+++ TASK INPUT +++

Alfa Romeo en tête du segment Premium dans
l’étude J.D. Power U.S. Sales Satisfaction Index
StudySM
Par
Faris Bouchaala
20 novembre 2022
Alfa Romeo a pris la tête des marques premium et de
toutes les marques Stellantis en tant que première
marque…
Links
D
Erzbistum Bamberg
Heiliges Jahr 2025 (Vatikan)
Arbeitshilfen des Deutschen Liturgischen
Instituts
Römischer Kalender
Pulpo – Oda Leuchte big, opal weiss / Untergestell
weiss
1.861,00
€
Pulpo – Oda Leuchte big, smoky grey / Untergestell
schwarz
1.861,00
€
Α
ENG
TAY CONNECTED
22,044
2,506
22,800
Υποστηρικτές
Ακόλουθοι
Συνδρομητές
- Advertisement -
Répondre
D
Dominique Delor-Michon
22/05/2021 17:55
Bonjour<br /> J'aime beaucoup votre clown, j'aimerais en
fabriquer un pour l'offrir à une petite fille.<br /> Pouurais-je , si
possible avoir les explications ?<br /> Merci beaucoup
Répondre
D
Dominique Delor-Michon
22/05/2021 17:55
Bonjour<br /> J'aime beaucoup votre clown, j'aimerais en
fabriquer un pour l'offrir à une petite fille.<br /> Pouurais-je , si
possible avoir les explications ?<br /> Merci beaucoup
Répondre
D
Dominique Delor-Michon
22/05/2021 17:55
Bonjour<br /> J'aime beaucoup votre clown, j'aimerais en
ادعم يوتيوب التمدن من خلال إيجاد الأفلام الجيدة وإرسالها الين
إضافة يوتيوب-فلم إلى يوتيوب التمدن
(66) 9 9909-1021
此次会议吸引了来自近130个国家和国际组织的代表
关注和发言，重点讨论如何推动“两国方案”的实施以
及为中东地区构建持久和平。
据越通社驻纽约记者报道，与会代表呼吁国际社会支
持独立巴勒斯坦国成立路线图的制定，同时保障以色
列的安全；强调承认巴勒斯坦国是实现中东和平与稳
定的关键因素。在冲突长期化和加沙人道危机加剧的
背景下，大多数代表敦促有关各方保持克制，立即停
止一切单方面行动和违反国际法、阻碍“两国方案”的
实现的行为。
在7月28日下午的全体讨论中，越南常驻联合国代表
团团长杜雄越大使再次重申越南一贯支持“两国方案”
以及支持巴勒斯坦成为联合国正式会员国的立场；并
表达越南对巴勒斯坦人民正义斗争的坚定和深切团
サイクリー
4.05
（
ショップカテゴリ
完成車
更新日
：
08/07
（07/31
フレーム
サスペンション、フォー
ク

+++

### WORK INSTRUCTION
Every line from the one containing "持独立巴勒斯坦国成立路线图的制定，同时保障以色" through the end of the material above should be retyped exactly; please include nothing else.

### SOLUTION FOR THIS PROBLEM
持独立巴勒斯坦国成立路线图的制定，同时保障以色
列的安全；强调承认巴勒斯坦国是实现中东和平与稳
定的关键因素。在冲突长期化和加沙人道危机加剧的
背景下，大多数代表敦促有关各方保持克制，立即停
止一切单方面行动和违反国际法、阻碍“两国方案”的
实现的行为。
在7月28日下午的全体讨论中，越南常驻联合国代表
团团长杜雄越大使再次重申越南一贯支持“两国方案”
以及支持巴勒斯坦成为联合国正式会员国的立场；并
表达越南对巴勒斯坦人民正义斗争的坚定和深切团
サイクリー
4.05
（
ショップカテゴリ
完成車
更新日
：
08/07
（07/31
フレーム
サスペンション、フォー
ク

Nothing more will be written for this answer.